===== Quoted passage

Almost anyone can get into it. Low barrier of entry.
Two is that if you know the right exit strategies, which a lot of people don't, they think, oh, I just have to fix it and rent it. That's the only strategy.
But if they know the right exit strategies, like being a bank, seller financing, buying them on seller financing, selling them on seller financing, and a bunch of other things, then I just feel like it's a low barrier of entry. It's low cost, high return, and low risk.
But it really all comes down to having, you know, who are you working with? Who are you learning from? Who are you taking guidance from? And I'm super thankful that like I'm at a point now, 19 years later and 4,000 deals that I've literally sold. And that doesn't count our holdings is I've learned so much that when people that I coach and mentor have an issue, I recently helped a guy, Eric, he brought an issue to me with a friend that had a property.
I said, dude, I can show you. I said, tell me the story.
I said, I can show you to get the house for $1,000 free and clear. And it's got a lady in there.
She wasn't paying, but we can get her to pay and I'll show you how to do that too. And he's like, what? Like, dude, how? Right.
And so and we did. And he did.
He's got the deed, got a house for a thousand bucks. The lady's paying 650 a month and the house is probably worth 60 or 70 grand.
So you go, how in the world? Right. And it's just it's knowing when you've been down that road.
All I tell people is where you're usually where you're probably at now. I passed that like 18 years ago right so i'm just farther down the road that's it and so i can just help not have you like oh hey you know wake up you know like get back and i'm like that uh what are you the guardrail yeah right i'm the guardrail so they don't they don't go like this and they end up they yeah they end up off in you know the wilderness and they get they get turned around and lost and it takes them five years to get back to the freeway right so I'm just further down the road and so it's great because like had I oh dude had I had a mentor one to be honest when I was in my mid-20s or I say early 30s uh at the at this point in real estate, I don't know if I'm being totally honest.
I don't know that I would have really listened to him the way that I would listen now. Sure.
Right. Like, like you think, you know, it all, you think that, oh yeah, yeah, whatever.
But now it's like, that's why I'm constantly going to events. It's why I was to you guys at Cody's event.
It's like, I just want to constantly be learning, constantly be growing around other people that are doing more than me. And I think that, yeah, knowing what I know now, I absolutely would have found a mentor because they would have saved me easy 10, 15 years.
And I would be so much farther ahead than where I am. But the blessing is I went down that road.
So now I can help other people not have to go and get beat up like that. I think every decade, I think I know it all.
20 thought I knew it all. 30 thought I knew it all.
40 thought, right. It's just this, you get, you get perspective based around the runway you go down.
Right. So being in real estate for 20 years, you get perspective of what you do and don't know.
And how could you have handled these things better? And what, you can only connect the dots looking backwards. So what was the moment that changed this thing? And so, you know, to your point, you know, the cheap homes, I still love cheap homes.

==========

### Set exercise 1
List every question the speaker poses in the real estate transcript immediately after saying "But it really all comes down to having, you know,".
### Set exercise 2
Repeat the stretch of the real estate transcript from "And I would" through "love cheap homes.".

===== Data segment

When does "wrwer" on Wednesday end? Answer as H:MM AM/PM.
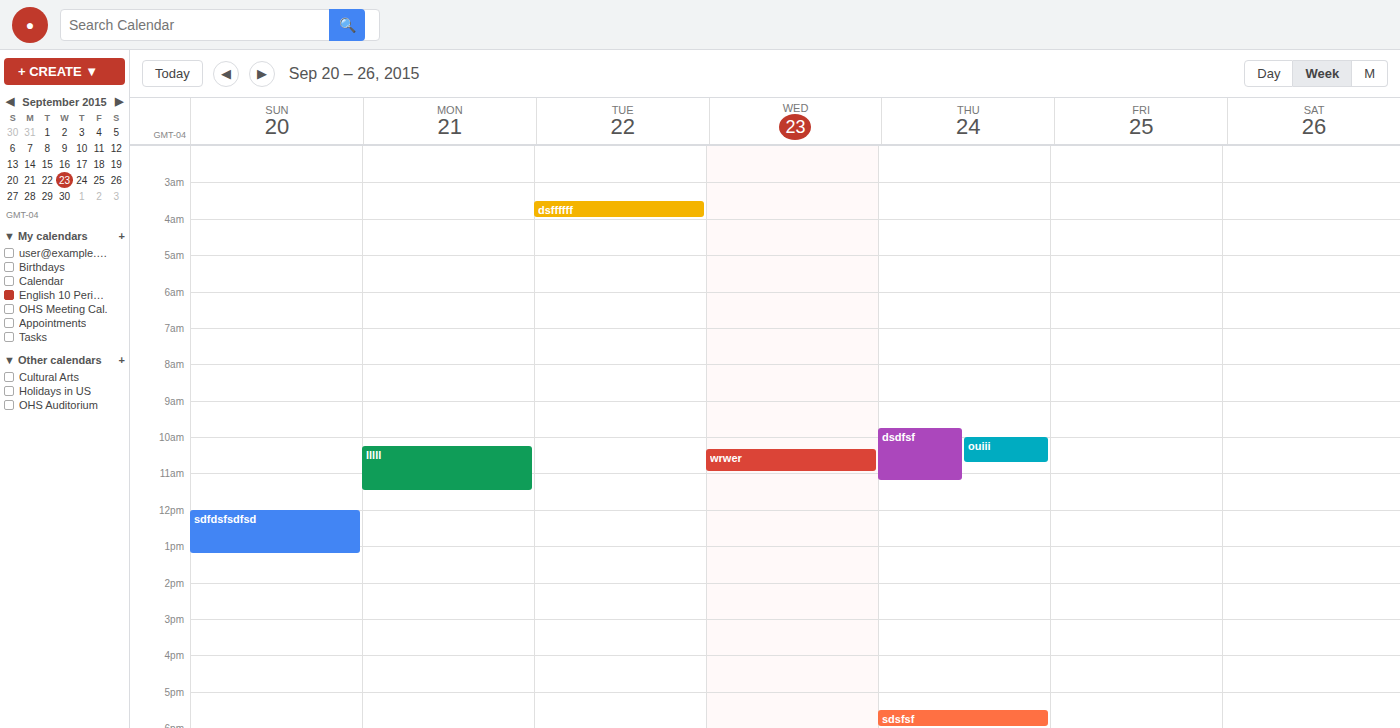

==========

### Worked answer 1
1. Who are you working with?
2. Who are you learning from?
3. Who are you taking guidance from?

### Worked answer 2
And I would be so much farther ahead than where I am. But the blessing is I went down that road.
So now I can help other people not have to go and get beat up like that. I think every decade, I think I know it all.
20 thought I knew it all. 30 thought I knew it all.
40 thought, right. It's just this, you get, you get perspective based around the runway you go down.
Right. So being in real estate for 20 years, you get perspective of what you do and don't know.
And how could you have handled these things better? And what, you can only connect the dots looking backwards. So what was the moment that changed this thing? And so, you know, to your point, you know, the cheap homes, I still love cheap homes.